• **Extrait du document**:
··········

Durant l’été 2001, il a davantage renforcé ses capacités à l’École nationale des impôts de Clermont-Ferrand (France). À son retour au pays, Amadou Ba a été propulsé à la tête du Centre des grandes entreprises de la direction des impôts. Deux ans plus tard, c’est-à-dire en 2004, il est nommé Directeur des Impôts. Son ascension vers le sommet s’est poursuivie puisqu’il a accédé en novembre 2006 au poste de Directeur Général des Impôts et des Domaines. Sous son autorité, un nouveau Code général des impôts, entré en vigueur en janvier 2013, a été élaboré. Ce n’est qu’en 2015 que le technocrate Amadou Ba a effectué son entrée en politique sous la bannière de l’APR alors qu’il dirigeait depuis 2013 le ministère de l’Économie et des Finances.
« Amadou est un brillant cadre de l’administration sénégalaise. Il est très compétent et attaché au résultat de son action. Il a piloté l’élaboration et la mise en œuvre du PSE avec d’excellentes performances entre 2014 et 2019 avec notamment un taux de croissance de 6 % en moyenne. Il sait faire travailler ses équipes. C’est quelqu’un qui a le sens de l’écoute envers ses collaborateurs. Il allie rigueur dans l’exécution des tâches et humilité dans les relations humaines. C’est un homme porté vers le consensus plutôt que la polémique », a témoigné une source anonyme contactée par Tama Média qui l’a côtoyé comme conseiller technique.
Candidat malheureux à la succession de Macky Sall, Abdoulaye Diouf Sarr, Directeur Général du Fonds souverain d’investissements stratégiques (Fonsis), s’est en tout cas rangé derrière l’ancien ministre des Affaires étrangères (2019-2020). « Attachement à la discipline de parti, loyauté renouvelée au président de la République. J’adhère totalement au choix qu’il a porté sur le Premier ministre Amadou Ba que je félicite au passage. J’exhorte militants et sympathisants à se dresser comme un seul homme pour une éclatante victoire au soir du 25 février 2024 », a écrit M. Sarr, ancien ministre de la Santé, sur X (ex-Twitter).

··········

• **Extrait des données**:
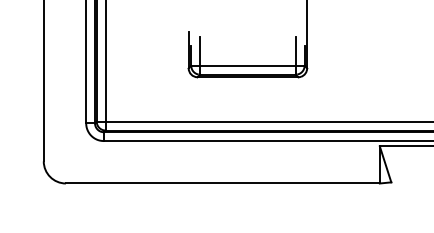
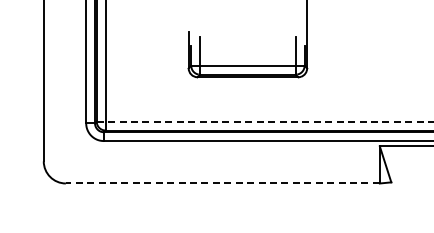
line at (265, 121): solid -> dashed
line at (222, 183): solid -> dashed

··········

• **Travail demandé**: Veuillez reporter à l'identique le passage de l'extrait consacré à Amadou Ba qui s'ouvre sur les mots « Durant l’été 2001, il » et se clôt sur « et des Finances. ».

• **Résultat obtenu**:
Durant l’été 2001, il a davantage renforcé ses capacités à l’École nationale des impôts de Clermont-Ferrand (France). À son retour au pays, Amadou Ba a été propulsé à la tête du Centre des grandes entreprises de la direction des impôts. Deux ans plus tard, c’est-à-dire en 2004, il est nommé Directeur des Impôts. Son ascension vers le sommet s’est poursuivie puisqu’il a accédé en novembre 2006 au poste de Directeur Général des Impôts et des Domaines. Sous son autorité, un nouveau Code général des impôts, entré en vigueur en janvier 2013, a été élaboré. Ce n’est qu’en 2015 que le technocrate Amadou Ba a effectué son entrée en politique sous la bannière de l’APR alors qu’il dirigeait depuis 2013 le ministère de l’Économie et des Finances.